El nuevo mantra entre los líderes políticos de Australia es que el país necesita un enfoque de «ojos bien abiertos» hacia China. Es un sentimiento que se repite en todo el mundo de habla inglesa. Los políticos que se cuidan de identificarse demasiado con los ataques a China del presidente de Estados Unidos, Donald Trump, están encontrando, sin embargo, sus propias razones para desconfiar de China. Para la neozelandesa Jacinda Ardern, se trata de los derechos humanos. Para el canadiense Justin Trudeau, es el hecho de que el índice de favorabilidad de China ha caído a un profundo nivel de sólo el 14% entre los canadienses. Para el británico Boris Johnson, es Hong Kong. En una muestra de unidad entre partidos que habría sido inimaginable hace un año, siete ex secretarios de Asuntos Exteriores británicos han instado conjuntamente al primer ministro a liderar la coordinación de una respuesta internacional a las nuevas leyes de seguridad nacional de China para Hong Kong.
Hace poco tiempo, tanto Ardern como Johnson presionaban para estrechar las relaciones con Pekín. Trudeau se mostró tan cercano a China que su propio Parlamento inició una investigación. El australiano Morrison se mostraba equívoco pero deseoso de subrayar que no tomaría partido en ninguna disputa entre Estados Unidos y China. Los cuatro se han inclinado ahora decididamente hacia la posición de Trump respecto a China, aunque eviten asociarse con el presidente estadounidense como el coronavirus. Tienen sus propias razones para desconfiar de China, y éstas tienen poco o nada que ver con complacer a Trump.

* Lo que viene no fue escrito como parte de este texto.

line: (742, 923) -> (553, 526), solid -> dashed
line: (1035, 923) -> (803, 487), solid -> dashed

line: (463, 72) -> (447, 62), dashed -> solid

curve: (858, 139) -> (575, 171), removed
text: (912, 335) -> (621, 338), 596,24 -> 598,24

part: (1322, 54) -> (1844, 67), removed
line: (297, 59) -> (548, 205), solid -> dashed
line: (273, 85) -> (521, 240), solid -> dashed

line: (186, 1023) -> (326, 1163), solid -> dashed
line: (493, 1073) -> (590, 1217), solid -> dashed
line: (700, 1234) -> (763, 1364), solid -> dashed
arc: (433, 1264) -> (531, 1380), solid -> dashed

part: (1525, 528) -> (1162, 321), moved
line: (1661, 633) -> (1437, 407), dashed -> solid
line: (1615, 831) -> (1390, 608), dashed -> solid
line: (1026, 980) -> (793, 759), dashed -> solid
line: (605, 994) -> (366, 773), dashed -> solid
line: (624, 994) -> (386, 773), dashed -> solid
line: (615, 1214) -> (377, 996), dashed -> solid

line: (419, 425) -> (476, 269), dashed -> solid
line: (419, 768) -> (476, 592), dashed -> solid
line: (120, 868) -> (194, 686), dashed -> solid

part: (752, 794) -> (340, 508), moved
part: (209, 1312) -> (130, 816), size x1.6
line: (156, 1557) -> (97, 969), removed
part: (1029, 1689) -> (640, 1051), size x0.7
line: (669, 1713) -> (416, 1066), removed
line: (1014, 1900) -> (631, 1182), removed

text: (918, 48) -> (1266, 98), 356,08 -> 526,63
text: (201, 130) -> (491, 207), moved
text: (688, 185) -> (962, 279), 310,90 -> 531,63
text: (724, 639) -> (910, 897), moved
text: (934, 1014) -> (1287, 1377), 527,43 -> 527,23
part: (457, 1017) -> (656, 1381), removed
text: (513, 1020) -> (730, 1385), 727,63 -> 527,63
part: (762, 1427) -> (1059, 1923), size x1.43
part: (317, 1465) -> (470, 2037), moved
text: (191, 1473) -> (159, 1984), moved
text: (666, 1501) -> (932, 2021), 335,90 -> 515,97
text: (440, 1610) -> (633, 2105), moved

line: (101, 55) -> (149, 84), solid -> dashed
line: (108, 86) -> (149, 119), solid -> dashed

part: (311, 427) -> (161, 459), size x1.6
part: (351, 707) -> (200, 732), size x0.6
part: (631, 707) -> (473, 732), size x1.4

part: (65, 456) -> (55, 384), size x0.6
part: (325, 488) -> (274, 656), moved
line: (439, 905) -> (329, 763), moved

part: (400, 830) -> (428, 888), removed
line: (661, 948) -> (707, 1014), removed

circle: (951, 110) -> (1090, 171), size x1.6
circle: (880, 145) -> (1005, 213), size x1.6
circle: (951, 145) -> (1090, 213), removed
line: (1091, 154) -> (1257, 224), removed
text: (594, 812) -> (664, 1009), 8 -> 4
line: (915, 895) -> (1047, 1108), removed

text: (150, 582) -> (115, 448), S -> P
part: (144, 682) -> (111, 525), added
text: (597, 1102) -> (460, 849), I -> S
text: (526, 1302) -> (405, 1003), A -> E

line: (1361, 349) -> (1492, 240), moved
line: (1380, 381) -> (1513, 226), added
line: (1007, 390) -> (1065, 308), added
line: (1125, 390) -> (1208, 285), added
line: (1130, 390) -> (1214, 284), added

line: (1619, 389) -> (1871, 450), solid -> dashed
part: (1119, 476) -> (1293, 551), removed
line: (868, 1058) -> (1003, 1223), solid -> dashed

Así que, aunque sería inexacto decir que Trump se ha ganado al resto de los Cinco Ojos para su visión de China, está claro, no obstante, que sus posiciones políticas han convergido rápidamente con las de su administración. A medida que China avanza en todos los frentes, la opinión pública mundial -no sólo en los países de habla inglesa- se ha vuelto decisivamente contra China. A medida que se hace más evidente que China obstruyó los primeros esfuerzos internacionales para comprender y controlar el coronavirus, esas opiniones negativas no harán más que endurecerse. Durante tres años, Pekín ha contado con la impopularidad personal de Trump para anotarse puntos fáciles con los aliados más cercanos de Estados Unidos. Ahora que todos los ojos están abiertos, a China le resultará mucho más difícil salirse con la suya.